- About this task -
Skip the images. Copy the records exactly as written.

(Records from a collection)
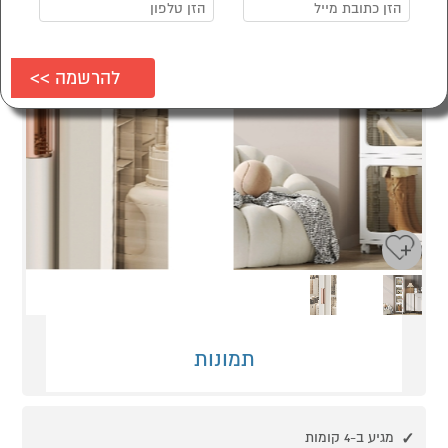
Next
Previous
תמונות
מגיע ב-4 קומות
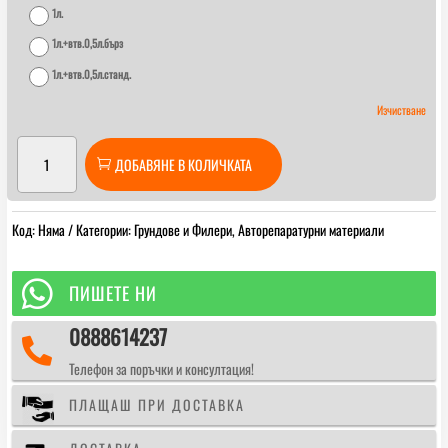
1л.
1л.+втв.0,5л.бърз
1л.+втв.0,5л.станд.
Изчистване
количество
ДОБАВЯНЕ В КОЛИЧКАТА
за
Акрилен
грунд
Код:
Няма
Категории:
Грундове и Филери
,
Авторепаратурни материали
HS
2:1
BODY

ПИШЕТЕ НИ
P360+втв.0,500л.
0888614237

Телефон за поръчки и консултация!
ПЛАЩАШ ПРИ ДОСТАВКА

- Exercise response -
Next
Previous
תמונות
מגיע ב-4 קומות
1л.
1л.+втв.0,5л.бърз
1л.+втв.0,5л.станд.
Изчистване
количество
ДОБАВЯНЕ В КОЛИЧКАТА
за
Акрилен
грунд
Код:
Няма
Категории:
Грундове и Филери
,
Авторепаратурни материали
HS
2:1
BODY

ПИШЕТЕ НИ
P360+втв.0,500л.
0888614237

Телефон за поръчки и консултация!
ПЛАЩАШ ПРИ ДОСТАВКА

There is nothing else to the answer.